Give a description of M-theory your grandmother can understand Inspired by this question, let me ask a similar question. Is it possible to do the same (give a description of M-theory your grandmother could understand)for M theory? While I know even experts don't understand it properly, I still hope some basic ideas may be expressed. Is it just a hypothetical non-perturbative formulation of quantume gravity whose different limits for varisous coupling constants are five string theories and 11d supergravity or theorists know about it in more detail?
Edit:
As far as my grandmother is concerned let me inform that she has a Phd (HEP her specialization) and quite a smart woman. She has also a good knowledge of GR. So she won't mind technical staff. What she finds frustrating is that there is no rigorous definition of M-theory available to her. In her age (80) she doesn't hope to understand every details of M-theory but she certainly can find some definition of M-theory helpful.
 A: Here is something, which may be aiming a little low...

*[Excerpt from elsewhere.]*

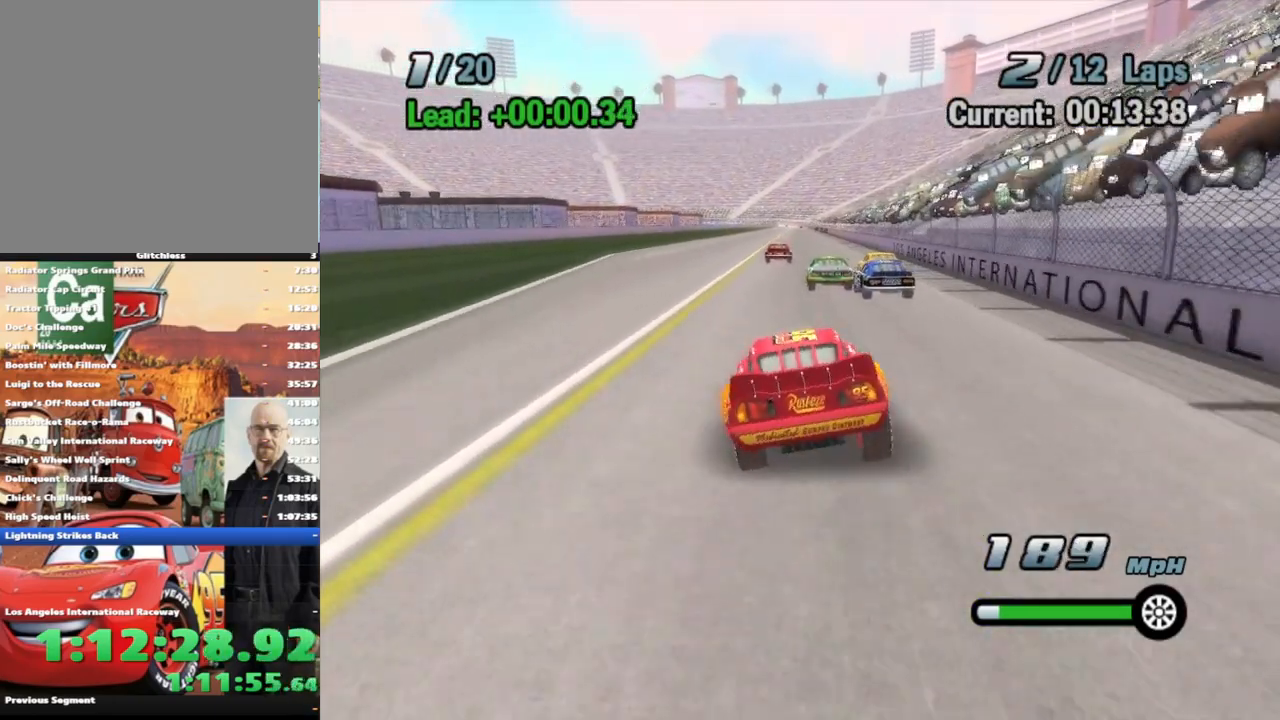
{"dt_ms": 500, "buttons": ["A"], "left_stick": "center", "right_stick": "center", "events": [[250, "left_stick", "right"], [400, "left_stick", "center"]]}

The main two ways we describe our universe, quantum mechanics and general relativity, contradict each other when applied simultaneously. This seems to point out that the quantum nature of spacetime itself needs to be understood better. 
One way to resolve theoretical problems with our current understanding of spacetime is to embed it in a larger theoretical structure, which has powerful underlying symmetries. Those symmetries cannot be too restrictive: they should be enough not only to make the model well-behaved, but also to be consistent with the not-quite-so-symmetric world we see around us. 
This way of thinking has led to the theoretical structure of string theory and then M-theory. To study the structure of the theory, it is useful to first concentrate on the most symmetric situations, even though these are the most removed from our world. At first, this led to study of supersymmetric string theories in 10 dimensions (higher dimensional theories are more symmetric - their Lorentz invariance is larger and more restrictive). Later it turned out that those are all secretly related to an even larger  and more symmetric structure, dubbed M-theory, which describes all the previously known string theories as well as 11-dimensional supergravity.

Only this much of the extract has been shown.